La mort n’est pas seulement un fait biologique : c’est un événement juridique qui éteint la personnalité, ouvre la succession et fait courir une série de délais. Encore faut-il que cet événement soit officiellement constaté. Le droit français organise à cette fin une chaîne précise — du certificat médical de décès à la déclaration faite en mairie, puis à l’acte de décès dressé par l’officier de l’état civil — dont l’aboutissement est un écrit authentique destiné à faire foi à l’égard de tous.
L’enjeu pratique est considérable. C’est l’acte de décès qui permet d’autoriser l’inhumation, de liquider la succession, de mobiliser les contrats d’assurance ou de prévoyance, et de mettre à jour l’état civil par mention en marge de l’acte de naissance. Sa fiabilité repose sur un régime probatoire gradué, selon que l’information consignée procède des constatations propres de l’officier public ou des seules déclarations du déclarant.

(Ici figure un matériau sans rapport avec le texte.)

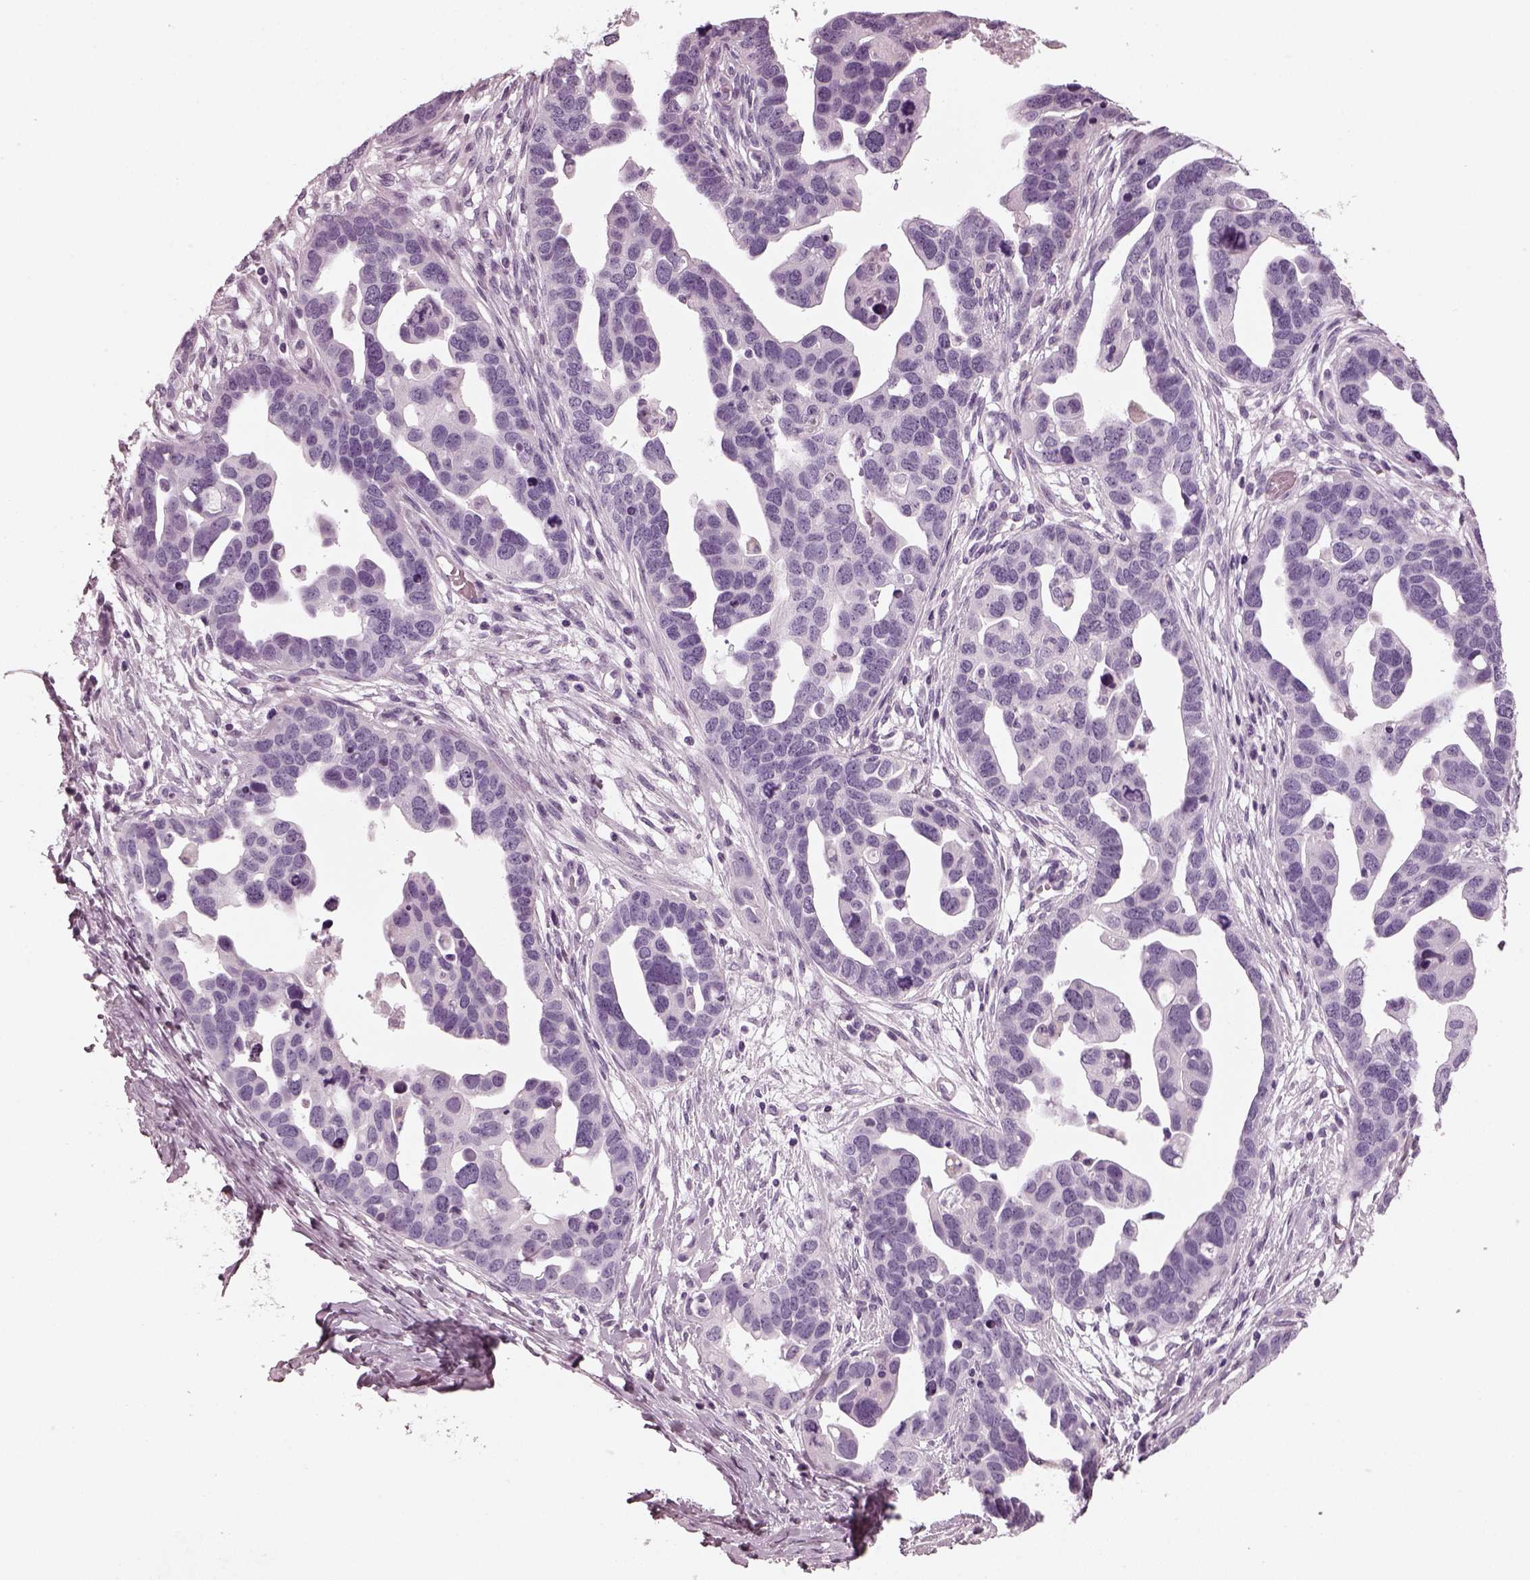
{"staining": {"intensity": "negative", "quantity": "none", "location": "none"}, "tissue": "ovarian cancer", "cell_type": "Tumor cells", "image_type": "cancer", "snomed": [{"axis": "morphology", "description": "Cystadenocarcinoma, serous, NOS"}, {"axis": "topography", "description": "Ovary"}], "caption": "The immunohistochemistry image has no significant expression in tumor cells of ovarian serous cystadenocarcinoma tissue.", "gene": "RCVRN", "patient": {"sex": "female", "age": 54}}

On examinera successivement les conditions de la déclaration de décès, les modalités d’établissement de l’acte, sa force probante différenciée, puis le cas singulier de l’enfant décédé avant que sa naissance ait pu être déclarée.
La déclaration de décès
Après que le certificat de décès a été établi par le médecin ayant constaté la mort du défunt, il doit être présenté à la mairie du lieu du décès afin qu’il soit procédé à la déclaration de décès.
À cet égard, l’article 78 C. civ. prévoit que cette déclaration peut être réalisée par un parent du défunt ou par toute personne « possédant sur son état civil les renseignements les plus exacts et les plus complets qu’il sera possible ».
Pour s’assurer de l’exactitude des informations déclarées, l’officier de l’état civil peut demander la vérification des données à caractère personnel du défunt auprès du dépositaire de l’acte de naissance ou, à défaut d’acte de naissance détenu en France, de l’acte de mariage.
L’article 8 du décret du 15 avril 1919 relatif aux mesures à prendre dans l’intérêt de la salubrité publique précise que « les déclarations de décès prévues par l’article 78 du code civil doivent être faites dans un délai de vingt-quatre heures depuis le décès ».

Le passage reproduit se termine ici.